Weed out illegal bowling action from grassroots: Laxman
Kolkata: Expressing concern over the proliferation of bowlers with suspect action, former India batsman V.V.S. Laxman Wednesday called for taking corrective steps at the grassroots level, and said there can be no compromise on the laws of the game.
Delivering the Mansur Ali Khan Pataudi lecture here, Laxman hailed the ICC's proactive and aggressive stance towards "weeding out the malaise of illegal bowling actions".
"Some of the most celebrated names in the world of cricket have come under the scanner, and while I do sympathise with them, it is imperative that the rules that are in place are respected and adhered to," Laxman said, referring to the ICC's crackdown on suspect action by suspending high profile bowlers like Pakistan's Saeed Ajmal, Sri Lanka's Sachitra Senanayake and Zimbabwe's Prosper Utseya in the last few months.

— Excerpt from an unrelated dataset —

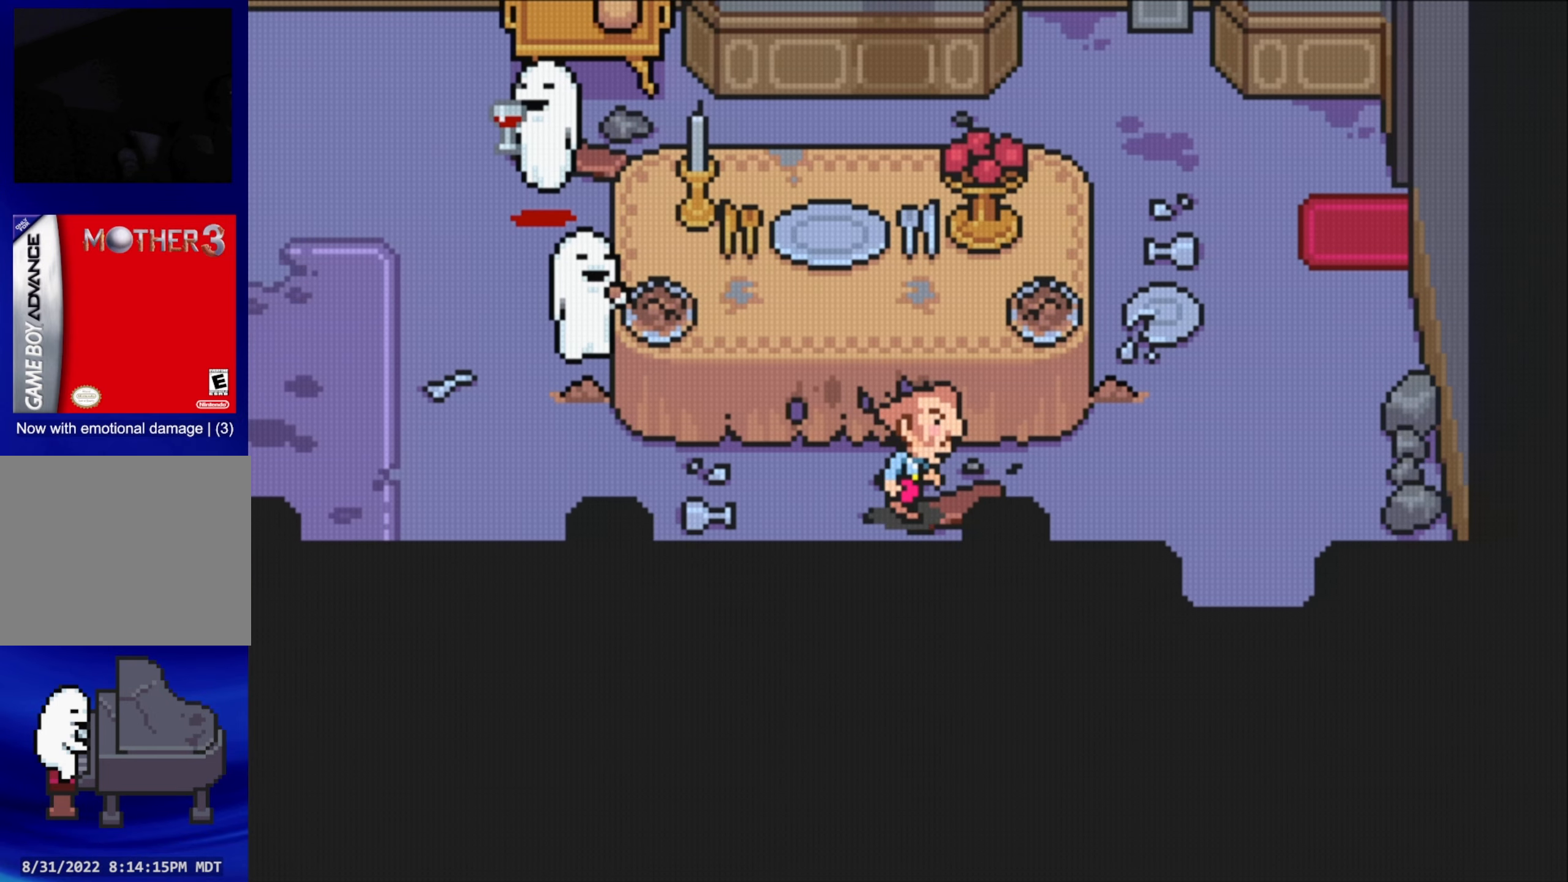
{"buttons": ["DPAD_UP"], "events": [[500, "DPAD_UP", "down"]]}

"It is essential that we address the issue of suspect actions which is not endemic to one region or one country. It becomes imperative for every coach, every state/ provincial unit and every cricket board to root out this problem.
"One of the fallouts of watching bowlers with suspect actions on television is that young kids could be influenced into following suit. We need to set the right example for the stars of tomorrow and I believe that there can be no compromise on the laws of the game," Laxman said.
Laxman also said 'fast burnout' was a major threat faced by modern cricketers.
The modern day cricketer faces the threat of a faster burnout. At any given point, international cricket of some type is being played in some corner of the world. This another issue on which a compromise of sorts must be reached," the Hyderbadi said.
Addressing a packed house that included the likes of Pataudi's actress wife Sharmila Tagore, former cricket greats Sunil Gavaskar, Sourav Ganguly and Ajit Wadekar, ICC chairman N. Srinivasan and current Indian and Sri Lankan players, Laxman reminded all of Tiger Pataudi's values.
Observing that modern cricketers "indulged in more gamesmanship in the guise of professionalism", Laxman expressed his anguish over the overt aggression shown on the field.
"I am anguished, and I use the word anguish in all seriousness, when I see needless aggression in the name of competition, foul language and ugly demonstrations on the field in the name of 'making your point' or 'giving it back' or 'playing hard but fair'".
"Youngsters and children watching on television can easily lip-read and understand the choicest swear words being used on the field.
"We should remember that as cricketers, we are role models and can easily influence the younger generation. Therefore it's our duty to influence them in the most positive way," he said.